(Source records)
.....
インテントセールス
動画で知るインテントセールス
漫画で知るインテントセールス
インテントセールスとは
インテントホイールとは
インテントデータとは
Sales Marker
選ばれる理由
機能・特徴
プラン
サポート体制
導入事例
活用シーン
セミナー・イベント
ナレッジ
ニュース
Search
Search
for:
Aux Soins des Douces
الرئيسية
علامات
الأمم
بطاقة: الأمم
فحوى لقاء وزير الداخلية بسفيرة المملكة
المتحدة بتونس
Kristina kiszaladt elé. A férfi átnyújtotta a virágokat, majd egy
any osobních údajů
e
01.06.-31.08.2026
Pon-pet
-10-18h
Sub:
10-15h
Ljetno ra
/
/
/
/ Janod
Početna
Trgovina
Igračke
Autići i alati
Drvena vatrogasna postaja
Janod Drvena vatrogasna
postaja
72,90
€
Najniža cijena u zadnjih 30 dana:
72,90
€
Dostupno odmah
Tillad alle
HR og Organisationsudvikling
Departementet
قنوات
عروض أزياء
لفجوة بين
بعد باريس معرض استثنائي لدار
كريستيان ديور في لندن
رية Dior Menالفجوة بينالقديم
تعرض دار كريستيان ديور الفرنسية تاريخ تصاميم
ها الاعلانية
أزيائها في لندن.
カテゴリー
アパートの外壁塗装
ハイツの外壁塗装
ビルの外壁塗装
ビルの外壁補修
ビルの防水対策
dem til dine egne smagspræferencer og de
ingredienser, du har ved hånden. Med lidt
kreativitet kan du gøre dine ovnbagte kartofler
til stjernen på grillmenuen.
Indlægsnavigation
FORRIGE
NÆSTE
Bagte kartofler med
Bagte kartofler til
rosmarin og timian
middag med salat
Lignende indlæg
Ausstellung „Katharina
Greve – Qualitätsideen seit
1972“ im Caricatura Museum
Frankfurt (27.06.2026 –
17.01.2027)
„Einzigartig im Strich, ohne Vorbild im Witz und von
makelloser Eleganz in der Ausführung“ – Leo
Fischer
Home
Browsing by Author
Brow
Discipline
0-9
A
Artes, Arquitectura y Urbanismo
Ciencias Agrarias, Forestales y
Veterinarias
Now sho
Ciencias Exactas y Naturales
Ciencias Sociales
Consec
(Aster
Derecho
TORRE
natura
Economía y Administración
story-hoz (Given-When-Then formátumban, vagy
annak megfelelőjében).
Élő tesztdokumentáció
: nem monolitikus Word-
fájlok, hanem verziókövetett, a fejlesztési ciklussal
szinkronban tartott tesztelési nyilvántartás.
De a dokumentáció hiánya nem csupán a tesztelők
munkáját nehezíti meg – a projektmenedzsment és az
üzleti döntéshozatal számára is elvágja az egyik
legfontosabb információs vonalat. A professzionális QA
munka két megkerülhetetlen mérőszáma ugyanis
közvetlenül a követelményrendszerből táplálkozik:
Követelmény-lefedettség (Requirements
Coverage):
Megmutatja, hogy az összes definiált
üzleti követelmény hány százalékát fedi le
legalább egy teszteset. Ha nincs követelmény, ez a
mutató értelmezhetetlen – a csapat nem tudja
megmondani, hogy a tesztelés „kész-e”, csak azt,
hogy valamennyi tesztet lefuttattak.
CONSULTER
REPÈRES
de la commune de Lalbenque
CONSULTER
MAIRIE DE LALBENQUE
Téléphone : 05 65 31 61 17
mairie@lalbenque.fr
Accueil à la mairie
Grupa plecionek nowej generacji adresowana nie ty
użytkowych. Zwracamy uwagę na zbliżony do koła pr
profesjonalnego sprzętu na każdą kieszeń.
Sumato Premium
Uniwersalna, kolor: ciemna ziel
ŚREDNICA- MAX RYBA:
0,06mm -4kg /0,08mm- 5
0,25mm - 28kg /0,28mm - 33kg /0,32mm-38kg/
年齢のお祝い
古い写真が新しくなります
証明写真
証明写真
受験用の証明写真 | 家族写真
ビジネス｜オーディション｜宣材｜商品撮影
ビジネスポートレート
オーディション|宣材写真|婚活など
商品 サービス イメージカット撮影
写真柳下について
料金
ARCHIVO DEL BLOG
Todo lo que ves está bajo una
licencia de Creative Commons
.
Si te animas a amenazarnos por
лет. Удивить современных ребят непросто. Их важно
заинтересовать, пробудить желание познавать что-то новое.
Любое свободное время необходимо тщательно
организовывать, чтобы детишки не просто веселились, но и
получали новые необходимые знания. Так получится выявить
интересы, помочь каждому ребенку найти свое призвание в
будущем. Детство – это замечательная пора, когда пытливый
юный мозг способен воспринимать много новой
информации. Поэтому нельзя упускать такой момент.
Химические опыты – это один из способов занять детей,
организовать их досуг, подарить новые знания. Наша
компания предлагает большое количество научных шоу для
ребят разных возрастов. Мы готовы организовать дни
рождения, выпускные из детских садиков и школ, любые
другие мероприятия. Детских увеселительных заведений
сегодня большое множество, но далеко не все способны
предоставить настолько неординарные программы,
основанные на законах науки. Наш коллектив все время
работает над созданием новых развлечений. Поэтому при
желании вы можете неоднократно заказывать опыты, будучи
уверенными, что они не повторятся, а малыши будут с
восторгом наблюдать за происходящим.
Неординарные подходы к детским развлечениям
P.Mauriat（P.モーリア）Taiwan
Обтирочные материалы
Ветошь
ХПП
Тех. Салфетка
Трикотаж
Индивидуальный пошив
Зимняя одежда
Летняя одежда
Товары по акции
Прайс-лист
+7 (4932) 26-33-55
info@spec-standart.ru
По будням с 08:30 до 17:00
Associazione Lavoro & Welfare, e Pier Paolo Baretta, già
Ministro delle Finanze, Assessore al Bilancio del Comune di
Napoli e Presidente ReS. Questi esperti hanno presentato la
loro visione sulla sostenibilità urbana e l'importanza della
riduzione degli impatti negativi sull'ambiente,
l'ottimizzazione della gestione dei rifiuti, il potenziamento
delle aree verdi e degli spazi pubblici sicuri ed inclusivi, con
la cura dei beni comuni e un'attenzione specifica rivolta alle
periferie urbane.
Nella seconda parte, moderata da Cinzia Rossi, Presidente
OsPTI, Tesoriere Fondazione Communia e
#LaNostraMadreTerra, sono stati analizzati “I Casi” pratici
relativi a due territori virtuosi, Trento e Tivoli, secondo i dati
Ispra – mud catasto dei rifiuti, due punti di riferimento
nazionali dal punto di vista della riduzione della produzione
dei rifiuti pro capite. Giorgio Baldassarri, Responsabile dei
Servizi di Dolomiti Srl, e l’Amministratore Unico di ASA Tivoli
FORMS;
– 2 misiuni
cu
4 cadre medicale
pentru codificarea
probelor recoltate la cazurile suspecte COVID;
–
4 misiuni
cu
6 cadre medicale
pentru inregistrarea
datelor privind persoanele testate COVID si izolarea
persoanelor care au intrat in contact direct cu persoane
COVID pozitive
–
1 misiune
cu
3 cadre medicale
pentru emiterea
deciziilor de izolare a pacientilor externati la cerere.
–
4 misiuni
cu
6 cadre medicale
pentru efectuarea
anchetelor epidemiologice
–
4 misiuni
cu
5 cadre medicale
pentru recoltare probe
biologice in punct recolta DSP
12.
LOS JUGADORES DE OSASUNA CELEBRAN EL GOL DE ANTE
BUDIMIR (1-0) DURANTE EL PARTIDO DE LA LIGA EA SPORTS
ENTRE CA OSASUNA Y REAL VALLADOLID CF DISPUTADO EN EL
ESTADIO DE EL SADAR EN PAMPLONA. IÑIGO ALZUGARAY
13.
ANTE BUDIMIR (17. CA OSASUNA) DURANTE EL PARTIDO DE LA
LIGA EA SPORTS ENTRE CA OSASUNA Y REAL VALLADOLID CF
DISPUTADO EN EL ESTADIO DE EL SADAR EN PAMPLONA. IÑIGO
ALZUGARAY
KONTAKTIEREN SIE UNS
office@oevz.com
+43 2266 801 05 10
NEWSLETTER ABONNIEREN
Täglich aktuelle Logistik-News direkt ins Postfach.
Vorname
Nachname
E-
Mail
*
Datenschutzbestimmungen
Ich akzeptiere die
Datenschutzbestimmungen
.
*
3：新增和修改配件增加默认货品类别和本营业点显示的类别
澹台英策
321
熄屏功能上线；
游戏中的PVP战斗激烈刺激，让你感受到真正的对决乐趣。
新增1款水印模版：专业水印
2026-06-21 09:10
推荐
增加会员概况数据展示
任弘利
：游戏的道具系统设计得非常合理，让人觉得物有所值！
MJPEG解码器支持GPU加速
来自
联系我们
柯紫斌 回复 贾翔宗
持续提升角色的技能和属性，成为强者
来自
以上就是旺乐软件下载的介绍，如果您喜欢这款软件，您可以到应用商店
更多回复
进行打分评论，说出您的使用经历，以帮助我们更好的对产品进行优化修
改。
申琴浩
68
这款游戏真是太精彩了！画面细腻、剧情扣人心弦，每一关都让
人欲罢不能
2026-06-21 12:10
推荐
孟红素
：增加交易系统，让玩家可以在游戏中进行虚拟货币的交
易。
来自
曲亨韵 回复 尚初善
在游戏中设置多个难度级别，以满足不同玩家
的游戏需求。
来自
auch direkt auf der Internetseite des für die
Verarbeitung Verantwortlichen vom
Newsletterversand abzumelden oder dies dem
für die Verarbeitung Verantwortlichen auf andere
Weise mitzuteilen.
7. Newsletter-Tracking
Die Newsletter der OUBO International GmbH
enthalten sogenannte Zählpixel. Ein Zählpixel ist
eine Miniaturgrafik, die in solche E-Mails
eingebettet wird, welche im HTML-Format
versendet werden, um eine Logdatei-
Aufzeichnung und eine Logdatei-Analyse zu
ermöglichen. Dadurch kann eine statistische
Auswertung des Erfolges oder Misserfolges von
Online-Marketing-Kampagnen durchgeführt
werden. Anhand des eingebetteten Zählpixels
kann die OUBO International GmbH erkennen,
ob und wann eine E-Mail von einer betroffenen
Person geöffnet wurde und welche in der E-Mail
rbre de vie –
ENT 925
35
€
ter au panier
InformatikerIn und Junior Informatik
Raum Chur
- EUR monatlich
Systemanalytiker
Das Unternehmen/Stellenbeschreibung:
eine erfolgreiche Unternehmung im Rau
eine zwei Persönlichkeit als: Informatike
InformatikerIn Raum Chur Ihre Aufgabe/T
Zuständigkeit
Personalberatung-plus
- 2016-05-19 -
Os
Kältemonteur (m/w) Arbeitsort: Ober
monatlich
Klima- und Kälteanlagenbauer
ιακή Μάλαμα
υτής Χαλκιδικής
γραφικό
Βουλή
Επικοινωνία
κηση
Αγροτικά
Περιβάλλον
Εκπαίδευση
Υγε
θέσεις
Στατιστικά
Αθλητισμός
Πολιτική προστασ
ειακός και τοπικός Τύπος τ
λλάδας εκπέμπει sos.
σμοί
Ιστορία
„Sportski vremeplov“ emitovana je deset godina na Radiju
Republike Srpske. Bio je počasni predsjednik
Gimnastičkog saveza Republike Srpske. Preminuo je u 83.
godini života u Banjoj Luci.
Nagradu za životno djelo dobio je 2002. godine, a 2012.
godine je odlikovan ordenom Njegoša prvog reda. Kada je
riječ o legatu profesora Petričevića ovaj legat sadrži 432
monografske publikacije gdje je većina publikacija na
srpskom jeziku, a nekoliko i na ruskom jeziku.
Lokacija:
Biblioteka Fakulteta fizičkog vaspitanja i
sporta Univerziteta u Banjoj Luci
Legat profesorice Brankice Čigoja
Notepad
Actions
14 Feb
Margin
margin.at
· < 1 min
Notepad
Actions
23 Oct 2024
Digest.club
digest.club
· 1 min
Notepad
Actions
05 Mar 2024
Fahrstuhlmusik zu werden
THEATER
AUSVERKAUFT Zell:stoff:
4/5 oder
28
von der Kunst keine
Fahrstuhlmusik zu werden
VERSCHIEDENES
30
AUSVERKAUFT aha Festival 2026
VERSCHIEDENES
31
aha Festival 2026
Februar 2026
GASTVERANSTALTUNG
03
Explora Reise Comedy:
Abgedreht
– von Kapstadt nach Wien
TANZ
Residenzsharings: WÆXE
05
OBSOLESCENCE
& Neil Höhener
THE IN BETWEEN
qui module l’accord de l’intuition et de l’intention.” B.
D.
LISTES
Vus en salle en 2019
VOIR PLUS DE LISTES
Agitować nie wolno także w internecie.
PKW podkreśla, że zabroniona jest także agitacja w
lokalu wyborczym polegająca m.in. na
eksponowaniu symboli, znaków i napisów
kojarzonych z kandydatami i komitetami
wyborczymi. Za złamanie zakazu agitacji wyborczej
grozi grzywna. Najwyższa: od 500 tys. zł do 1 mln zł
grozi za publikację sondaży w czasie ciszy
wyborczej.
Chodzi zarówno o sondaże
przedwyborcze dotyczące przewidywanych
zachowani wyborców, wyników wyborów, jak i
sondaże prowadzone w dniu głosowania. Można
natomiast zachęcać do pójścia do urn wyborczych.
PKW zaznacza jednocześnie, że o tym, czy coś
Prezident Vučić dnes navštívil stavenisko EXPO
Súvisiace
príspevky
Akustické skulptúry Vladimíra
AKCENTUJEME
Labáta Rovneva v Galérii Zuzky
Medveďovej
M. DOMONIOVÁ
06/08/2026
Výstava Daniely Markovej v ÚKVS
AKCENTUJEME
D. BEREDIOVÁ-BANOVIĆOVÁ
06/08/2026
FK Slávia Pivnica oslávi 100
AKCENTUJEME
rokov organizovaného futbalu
.....
What is needed is every line from the start of the entries through the line containing "Ausstellung „Katharina", returned word for word and nothing else.

◆ RESPONSE AREA:
インテントセールス
動画で知るインテントセールス
漫画で知るインテントセールス
インテントセールスとは
インテントホイールとは
インテントデータとは
Sales Marker
選ばれる理由
機能・特徴
プラン
サポート体制
導入事例
活用シーン
セミナー・イベント
ナレッジ
ニュース
Search
Search
for:
Aux Soins des Douces
الرئيسية
علامات
الأمم
بطاقة: الأمم
فحوى لقاء وزير الداخلية بسفيرة المملكة
المتحدة بتونس
Kristina kiszaladt elé. A férfi átnyújtotta a virágokat, majd egy
any osobních údajů
e
01.06.-31.08.2026
Pon-pet
-10-18h
Sub:
10-15h
Ljetno ra
/
/
/
/ Janod
Početna
Trgovina
Igračke
Autići i alati
Drvena vatrogasna postaja
Janod Drvena vatrogasna
postaja
72,90
€
Najniža cijena u zadnjih 30 dana:
72,90
€
Dostupno odmah
Tillad alle
HR og Organisationsudvikling
Departementet
قنوات
عروض أزياء
لفجوة بين
بعد باريس معرض استثنائي لدار
كريستيان ديور في لندن
رية Dior Menالفجوة بينالقديم
تعرض دار كريستيان ديور الفرنسية تاريخ تصاميم
ها الاعلانية
أزيائها في لندن.
カテゴリー
アパートの外壁塗装
ハイツの外壁塗装
ビルの外壁塗装
ビルの外壁補修
ビルの防水対策
dem til dine egne smagspræferencer og de
ingredienser, du har ved hånden. Med lidt
kreativitet kan du gøre dine ovnbagte kartofler
til stjernen på grillmenuen.
Indlægsnavigation
FORRIGE
NÆSTE
Bagte kartofler med
Bagte kartofler til
rosmarin og timian
middag med salat
Lignende indlæg
Ausstellung „Katharina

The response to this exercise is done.